Tous les jours de l’année sans exception, même s’il neige à gros flocons, la coopérative du Val d’Arly collecte le lait dans les fermes pour le reblochon et le beaufort. Ils sont quatre chauffeurs-collecteurs à exercer cette mission, cruciale pour le maintien de l’activité agricole en zone de montagne. Didier Brault est l’un d’entre eux. Portrait.

Denrée précieuse destinée à la fabrication du reblochon et du beaufort, le lait cru n’attend pas ! Le cahier des charges de ces deux Appellations d’Origine Protégée fromagères impose sa collecte quotidienne dans les fermes, mêmes les plus reculées. Dans d’autres régions, où pourtant il y a moins ou pas de contraintes géographiques, le lait n’est pas ramassé tous les jours et peut être stocké. En zone AOP, organiser une tournée 7 jours sur 7, 365 jours par an, s’avère complexe et coûteux. « En zone montagne, le coût de la collecte avoisine 64€ les 1000 litres, alors que dans l’Avant-Pays savoyard par exemple  il s’élève autour de 25€ », indique Philippe Bouchard, le directeur de la Coopérative du Val d’Arly.

Congères et routes escaprées

La structure collective de Flumet effectue deux tournées de lait par jour en zone montagne (elle en sous-traite deux autres) : le matin pour le beaufort sur le secteur Val d’Arly-Aravis, le soir pour le reblochon sur le secteur Megève-Combloux-Héry-sur-Ugine. L’hiver, pour accéder à certaines fermes, il faut traverser des pistes de ski au petit matin ou en pleine nuit, braver des congères, effectuer des manoeuvres délicates dans la neige, emprunter des routes dans des zones avalancheuses ou très escarpées… On n’est pas loin des Routes de l’impossible du bout du monde ! Pour celui ou celle qui conduit le camion-citerne, il est donc indispensable d’être un bon pilote et de ne pas avoir froid aux yeux ! L’an dernier, avec les conditions d’enneigement exceptionnelles, les tournées de lait ont parfois viré au cauchemar pour les chauffeurs et pour les ateliers de transformation. « Nous avons perdu plus de 90 000 euros en raison des routes impraticables qui ont mis en difficulté plusieurs de nos chauffeurs », se souvient Philippe Bouchard.

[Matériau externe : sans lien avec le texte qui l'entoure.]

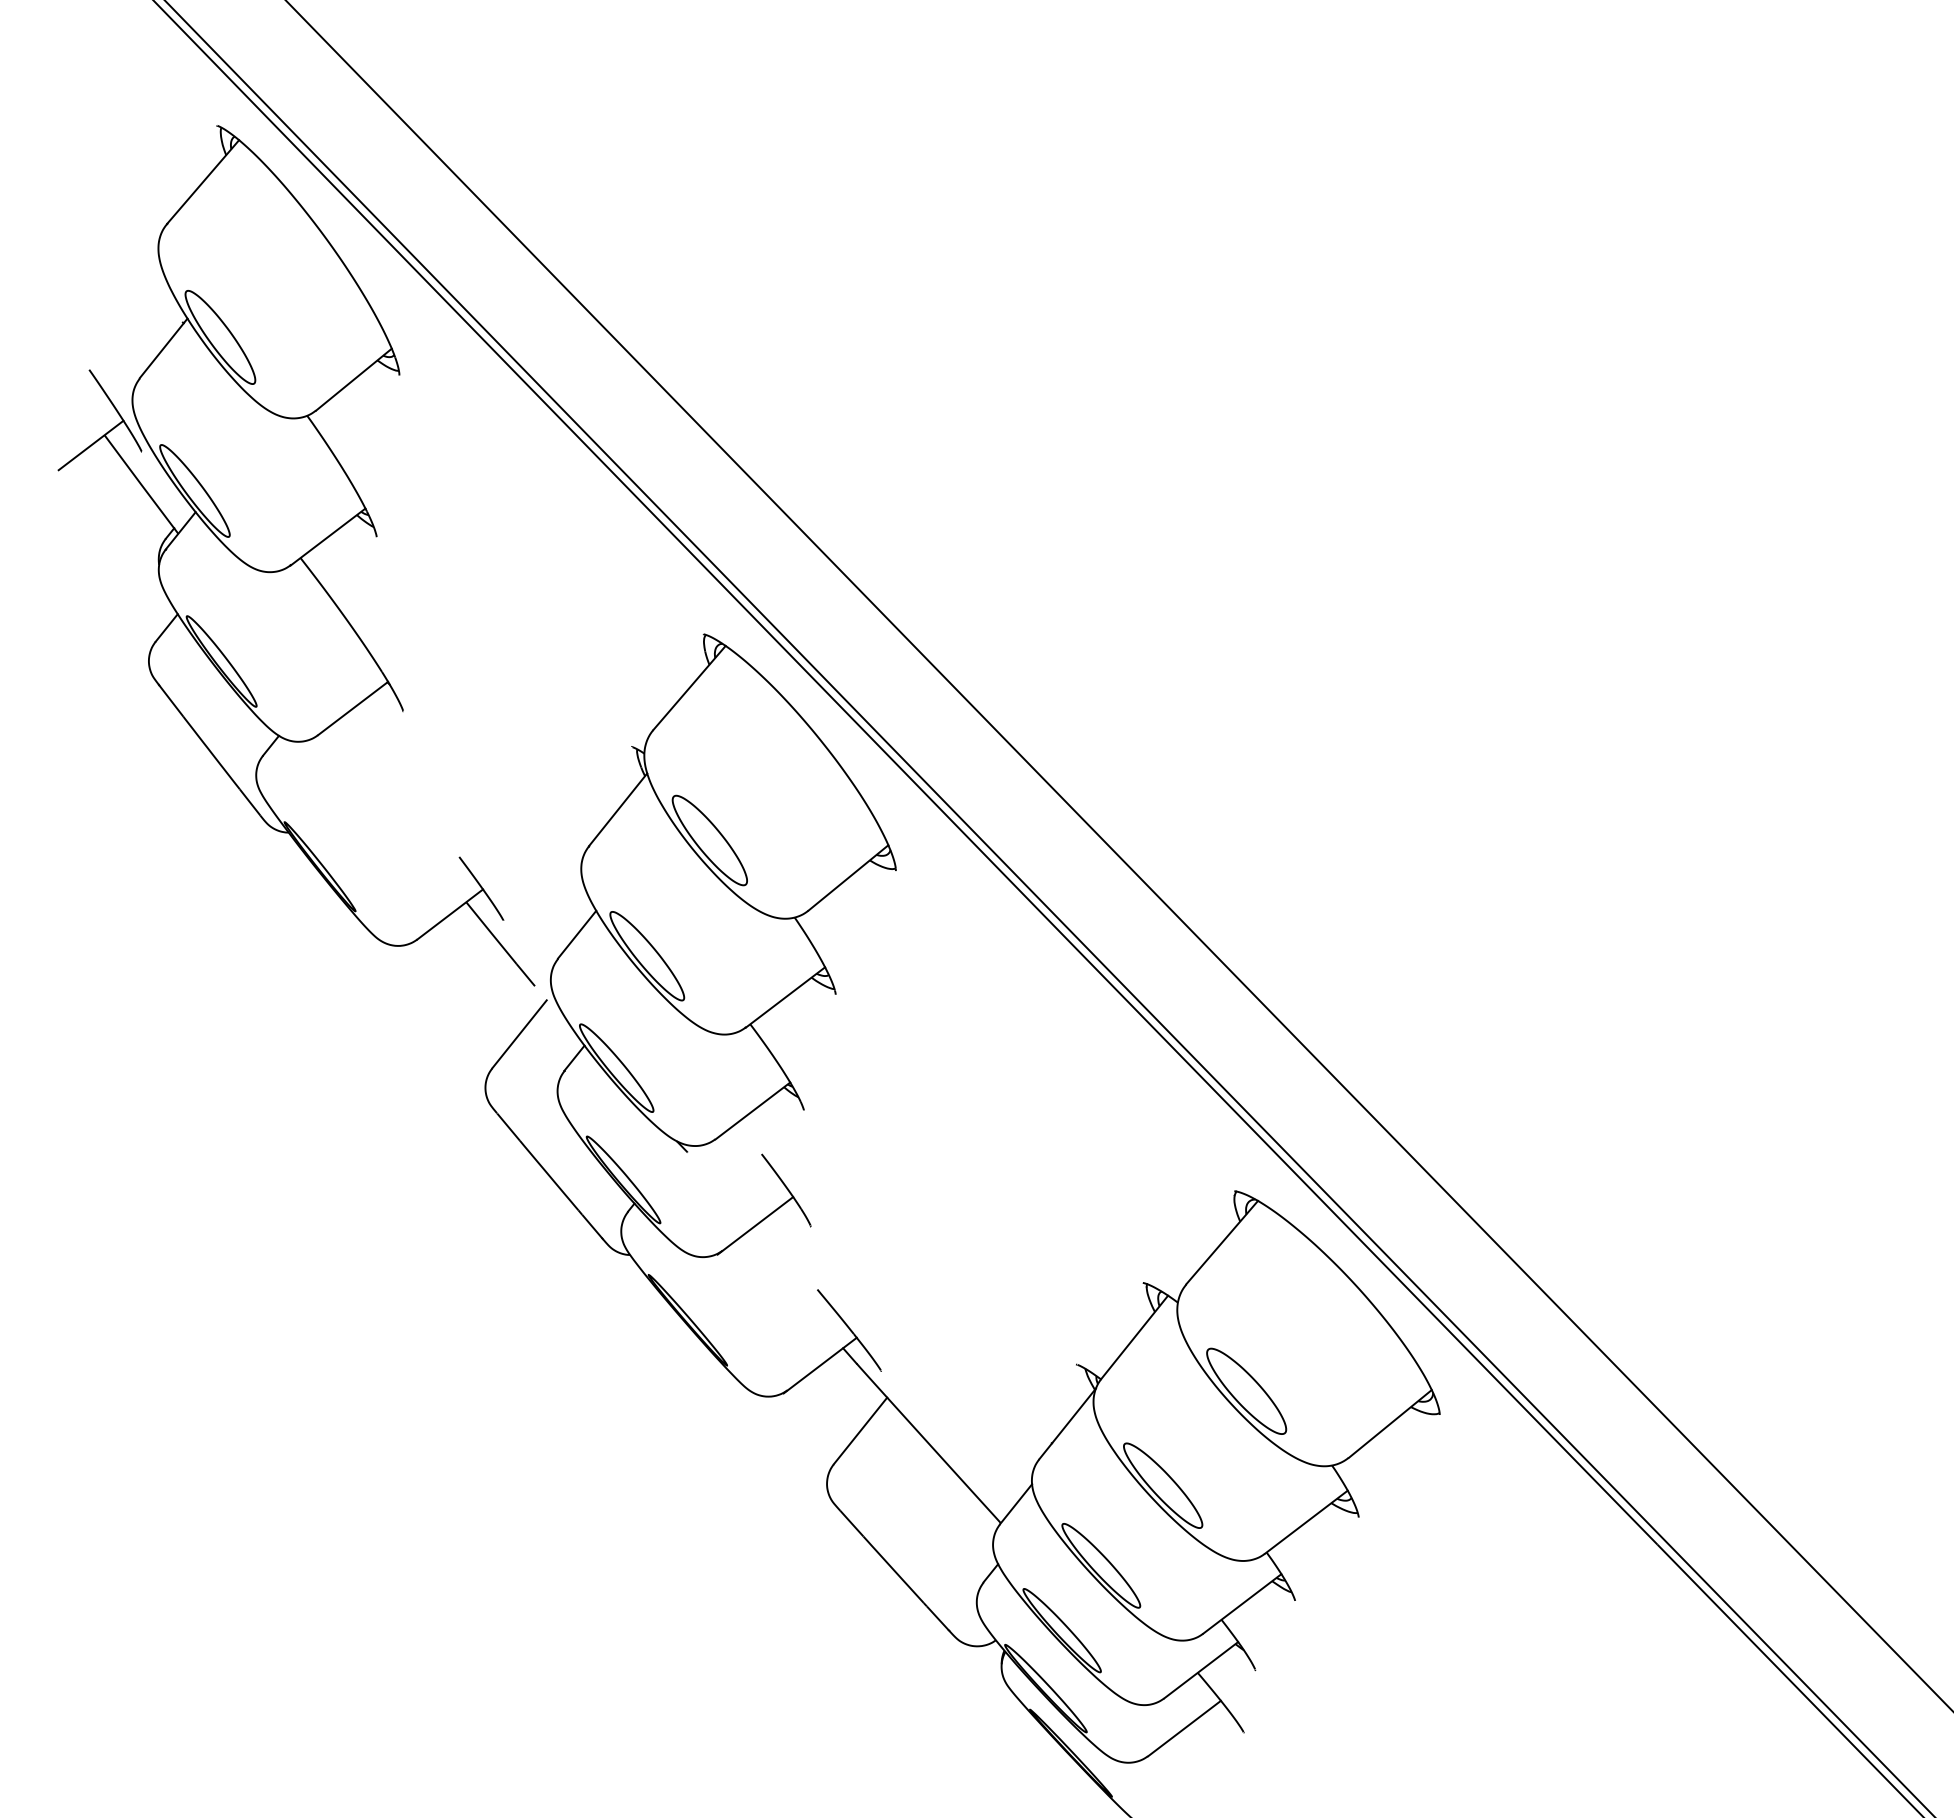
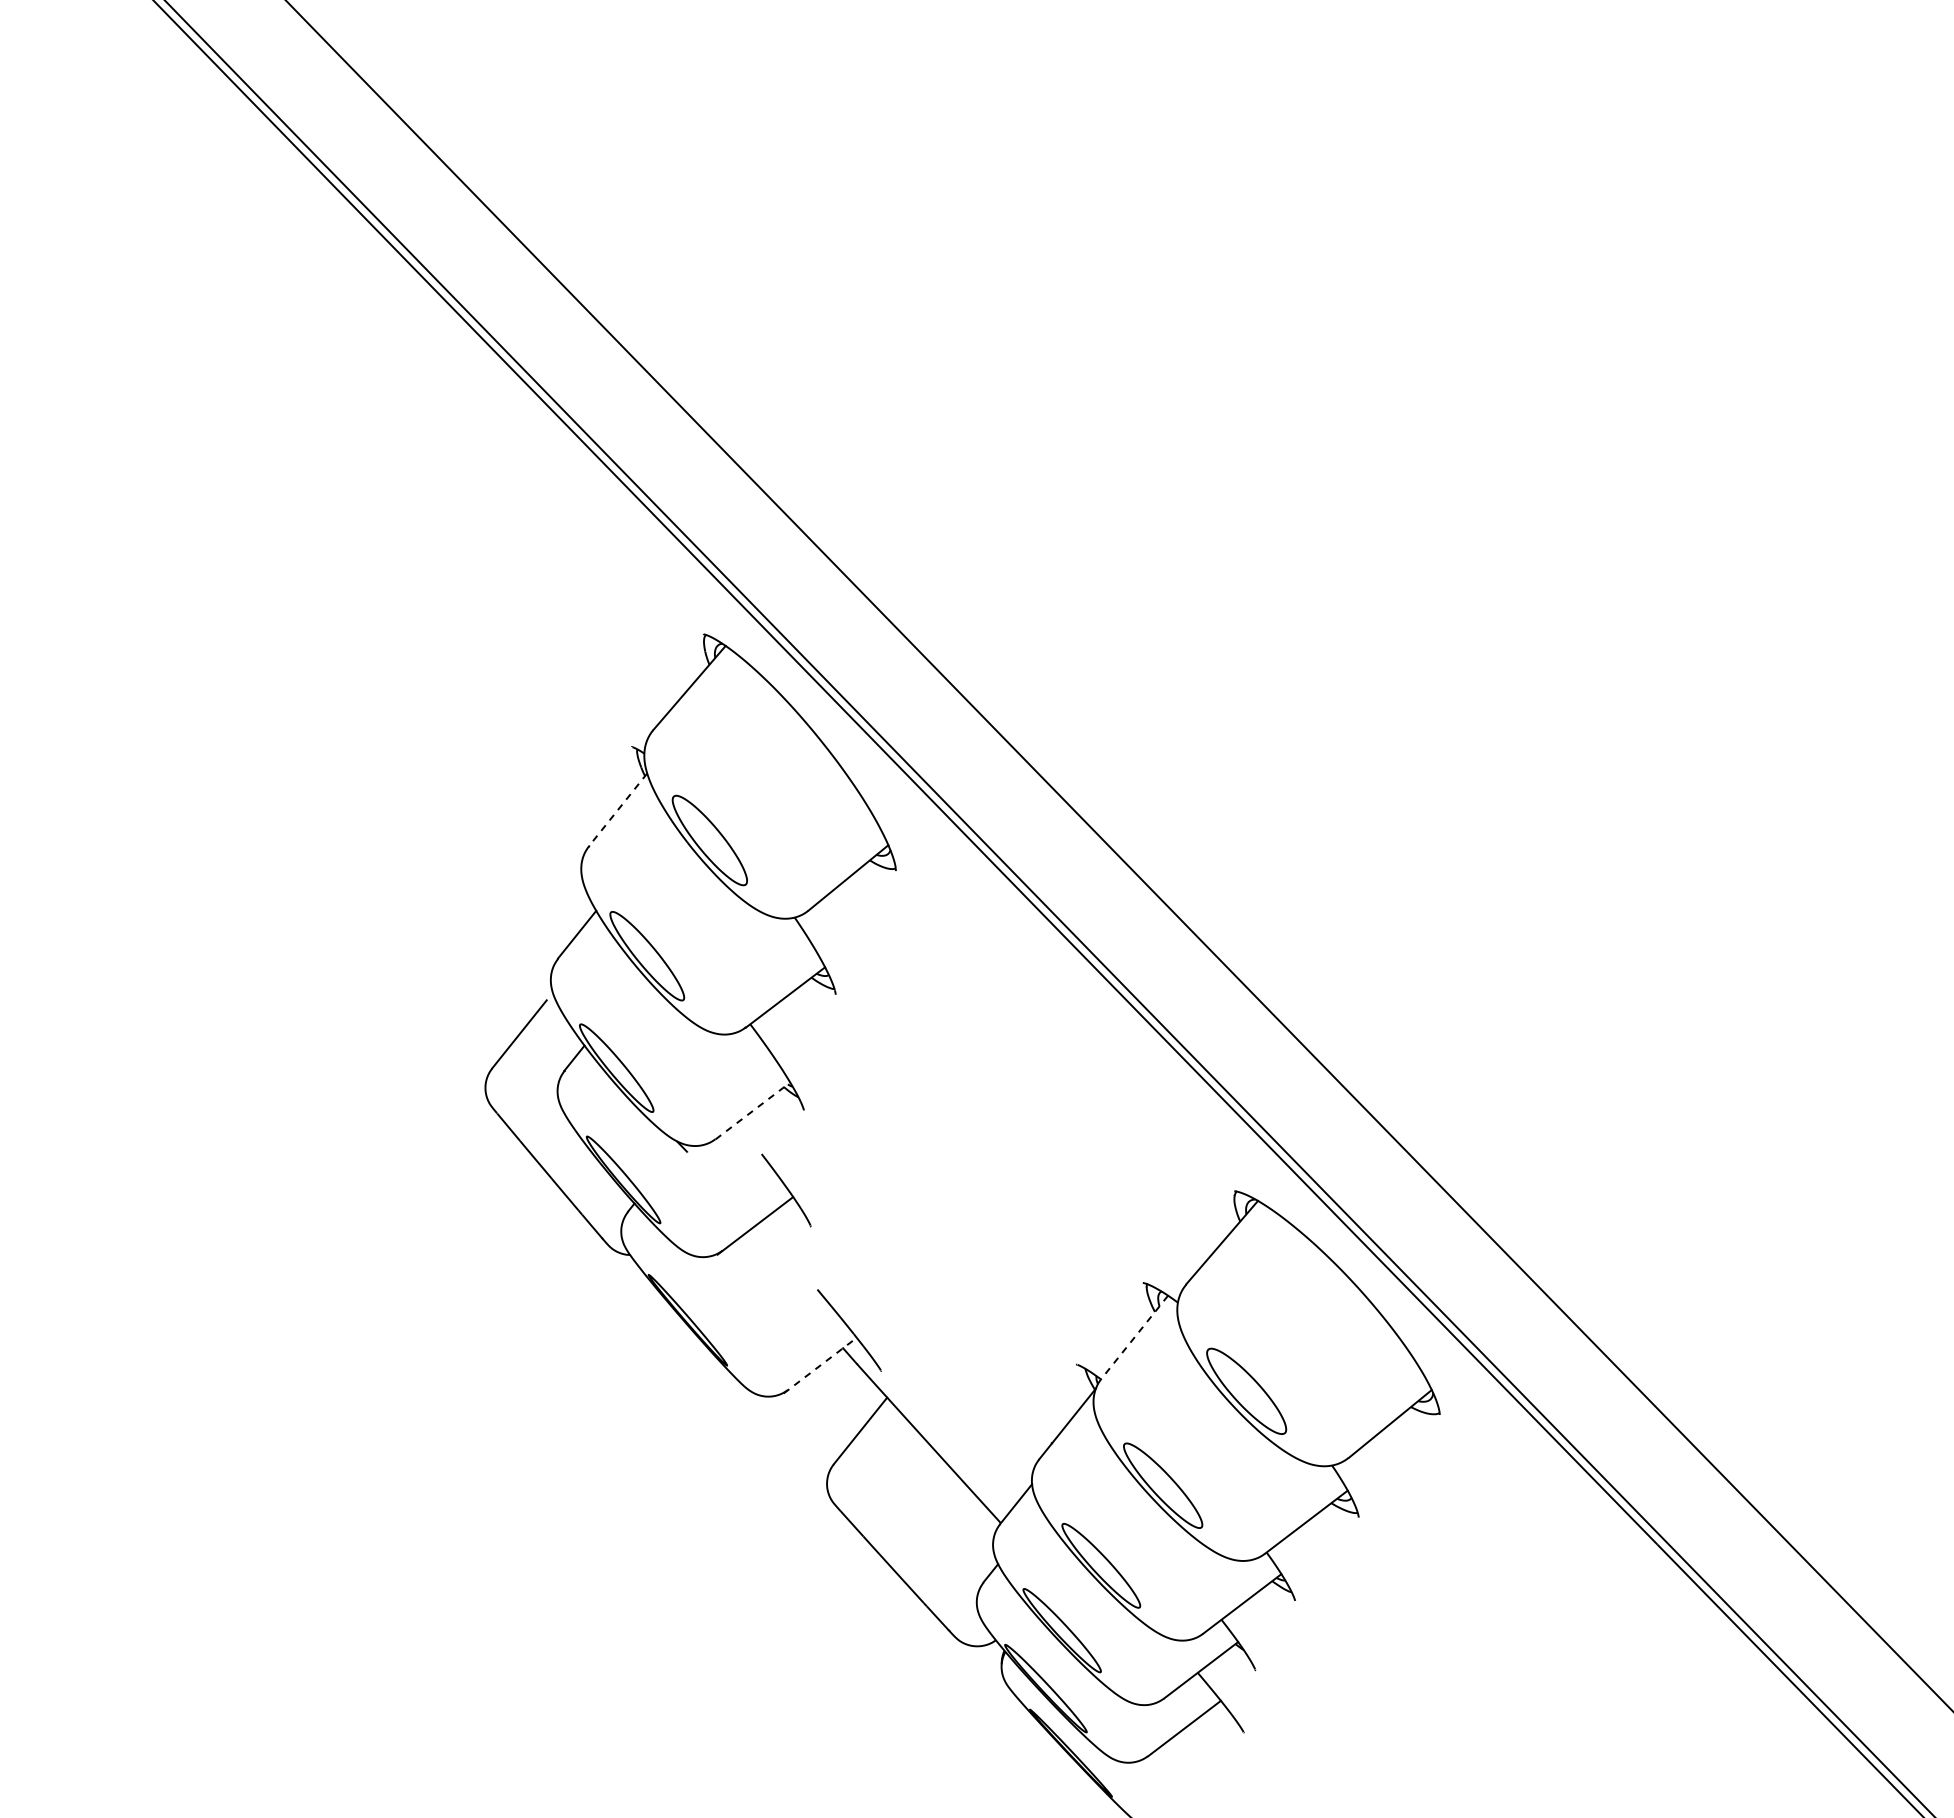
part at (296, 555): present -> none
line at (618, 809): solid -> dashed
line at (752, 1110): solid -> dashed
line at (1134, 1337): solid -> dashed
line at (820, 1365): solid -> dashed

©Laurence Rouvier/Coopérative de Flumet

La coop emploie quatre chauffeurs pour effectuer ces précieuses tournées dans des paysages de rêve, mais devenant vite ardues en cas de mauvaise météo ! Bernard, Berrag, Frédéric et Didier. Recruté en septembre dernier, ce dernier est venu de Mayenne où il a exercé le même métier mais dans l’industrie agro-alimentaire, cela pendant cinq ans. Un autre monde. Là-bas, les camions sont des semis de 44 tonnes et transportent quelque 20 000 litres de lait issus de plusieurs jours de traite, pompés dans d’immenses exploitations agricoles. « Pas ou peu de contact avec les producteurs », regrette cet homme calme et jovial, comme un poisson dans l’eau dans sa nouvelle vie ! Ancien agriculteur, il cherchait depuis
longtemps à quitter le système industriel, pour rejoindre le modèle à taille humaine et plus qualitatif en vigueur dans les Savoie ayant fait le pari des AOP. Une région qu’il connaît bien pour y venir skier depuis l’âge de 10 ans.

Proximité et contact

Recruté par la coop de Flumet, il a totalement retrouvé le plaisir de ce métier d’extérieur. La montagne et ses imprévus a remplacé la campagne et sa monotonie. Son camion-citerne 4X4 a diminué de plus de moitié, tout comme les volumes transportés qui varient entre 4000 et 11000 litres selon la tournée. « Chauffeur-collecteur de lait est à la base un métier de proximité et de contact. Ici, je le vérifie à chaque tournée, dans chaque ferme, où j’échange toujours quelques mots avec les producteurs, voire partage sur le pouce un petit café avec eux », s’enthousiasme le ramasseur de lait dont la mission dans ce territoire rural et montagneux, est indispensable à la pérennité des petites exploitations.